Provided passage:

------------------------------------------------------------

MAG was ahead of its time and was filled with innovation

While MAG wasn’t a huge commercial success and died just a few years after it was released, that doesn’t mean the first-person shooter was a complete failure. It was full of great ideas such as its leadership feature, which went a step beyond what Battlefield was doing with its commanders at the time. At the top of the totem pole was the officer in charge, who could issue leaders to all 128 players on their side. On more micro levels, each individual squad had a leader, and there were four platoon leaders that managed four squads a piece. They could decide when to strike, what type of defense they’d use against the opponents and other tactical choices. It created a fulfilling experience where the best reaction speed didn’t always win online matches but rather leadership and strategy.

The first-person shooter also had a great leveling system that used elements of Call of Duty 4: Modern Warfare and expanded upon it. Like Activision’s beloved shooter, players could “prestige” by becoming a veteran and starting over from level 70. This gives players a 10 percent experience bonus a special insignia, and allowed them to keep all their statistics and leadership points. Leveling was important as it was how players unlocked new weapons and abilities from MAG‘s skill tree. There were several classes ranging from assault and marksman to more niche ones such as medical and vehicles, which allowed players to do more to assist their team than just shoot enemies as they could revive teammates and repair vehicles.

While the big draw was its Domination mode as it was the only one that supported the full 256-player limit, MAG had several great modes. The Interdiction mode was a fan-favorite as it pit two 64-player teams against each other as they tried to capture and hold three bases. There was a 20-minute timer, so battles didn’t always feel as epic as they could’ve been, but it took good advantage of the squad concept as the different teams were all going after different bases.

Likewise, Acquisition (which was essentially capture the flag) and Sabotage all encouraged teams to work together for a larger goal. The goal of working together to achieve something larger than the individual squads really helped MAG feel unique and each mode impacted the in-game “Shadow War” that took place with players gaining in-game rewards if their faction did well.

Could MAG see a second life on PlayStation 5?

With large-scale multiplayer shooters becoming increasingly more popular, Sony might give MAG a second shot at success (although it might be best to rebrand as I’m not sure the on-the-nose name really holds all that much value). Regardless of what it’s called, there’s a good idea here and even today, a 256-player shooter could prove to be a showcase for the PS5’s power and online capabilities.

------------------------------------------------------------

Given records:
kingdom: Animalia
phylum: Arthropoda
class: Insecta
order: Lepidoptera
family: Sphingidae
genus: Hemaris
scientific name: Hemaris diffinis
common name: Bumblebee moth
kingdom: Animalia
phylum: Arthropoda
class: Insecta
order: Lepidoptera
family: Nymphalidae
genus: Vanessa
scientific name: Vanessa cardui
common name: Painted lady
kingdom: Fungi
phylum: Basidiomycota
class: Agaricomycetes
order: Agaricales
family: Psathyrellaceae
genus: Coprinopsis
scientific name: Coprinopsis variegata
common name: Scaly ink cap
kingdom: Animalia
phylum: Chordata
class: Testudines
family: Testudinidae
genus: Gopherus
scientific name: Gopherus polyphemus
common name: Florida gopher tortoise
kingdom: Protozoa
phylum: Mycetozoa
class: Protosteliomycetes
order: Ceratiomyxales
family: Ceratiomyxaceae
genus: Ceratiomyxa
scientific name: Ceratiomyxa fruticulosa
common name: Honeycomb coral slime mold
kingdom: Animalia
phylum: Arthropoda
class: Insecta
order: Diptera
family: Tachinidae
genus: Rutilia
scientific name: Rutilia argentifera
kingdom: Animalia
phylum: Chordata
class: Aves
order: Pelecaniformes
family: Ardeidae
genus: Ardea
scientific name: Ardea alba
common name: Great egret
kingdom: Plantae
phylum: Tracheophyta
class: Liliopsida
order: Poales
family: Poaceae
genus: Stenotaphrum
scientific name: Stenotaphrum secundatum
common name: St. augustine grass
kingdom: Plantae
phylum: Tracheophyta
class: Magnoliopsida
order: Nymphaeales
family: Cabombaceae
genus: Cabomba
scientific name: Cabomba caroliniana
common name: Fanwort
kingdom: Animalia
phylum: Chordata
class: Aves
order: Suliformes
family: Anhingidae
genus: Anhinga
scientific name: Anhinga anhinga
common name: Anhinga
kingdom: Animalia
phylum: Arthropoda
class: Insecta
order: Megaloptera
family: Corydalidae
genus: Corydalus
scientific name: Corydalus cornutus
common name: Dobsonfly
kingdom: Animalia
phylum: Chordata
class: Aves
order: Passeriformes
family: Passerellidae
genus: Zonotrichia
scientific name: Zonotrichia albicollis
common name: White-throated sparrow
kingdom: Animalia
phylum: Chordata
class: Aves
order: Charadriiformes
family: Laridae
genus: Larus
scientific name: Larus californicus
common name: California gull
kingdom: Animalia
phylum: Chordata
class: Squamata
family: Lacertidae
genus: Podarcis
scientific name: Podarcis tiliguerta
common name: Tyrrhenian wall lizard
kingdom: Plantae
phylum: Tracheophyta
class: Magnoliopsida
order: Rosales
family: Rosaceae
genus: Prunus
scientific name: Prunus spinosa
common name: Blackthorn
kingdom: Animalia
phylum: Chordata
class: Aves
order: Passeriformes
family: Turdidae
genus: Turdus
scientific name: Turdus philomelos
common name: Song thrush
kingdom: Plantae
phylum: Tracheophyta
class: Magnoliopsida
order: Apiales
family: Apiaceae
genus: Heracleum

------------------------------------------------------------

Tasks to perform:
1) From the MAG article, copy the part that opens with the words containing "While the big" and closes with "after different bases.", substituting "Conquest" for "Interdiction".
2) According to the MAG article, which mode was the only one that supported the full 256-player limit?
The records play no part in what follows.

Responses by item number:
1)
While the big draw was its Domination mode as it was the only one that supported the full 256-player limit, MAG had several great modes. The Conquest mode was a fan-favorite as it pit two 64-player teams against each other as they tried to capture and hold three bases. There was a 20-minute timer, so battles didn’t always feel as epic as they could’ve been, but it took good advantage of the squad concept as the different teams were all going after different bases.

2) The Domination mode.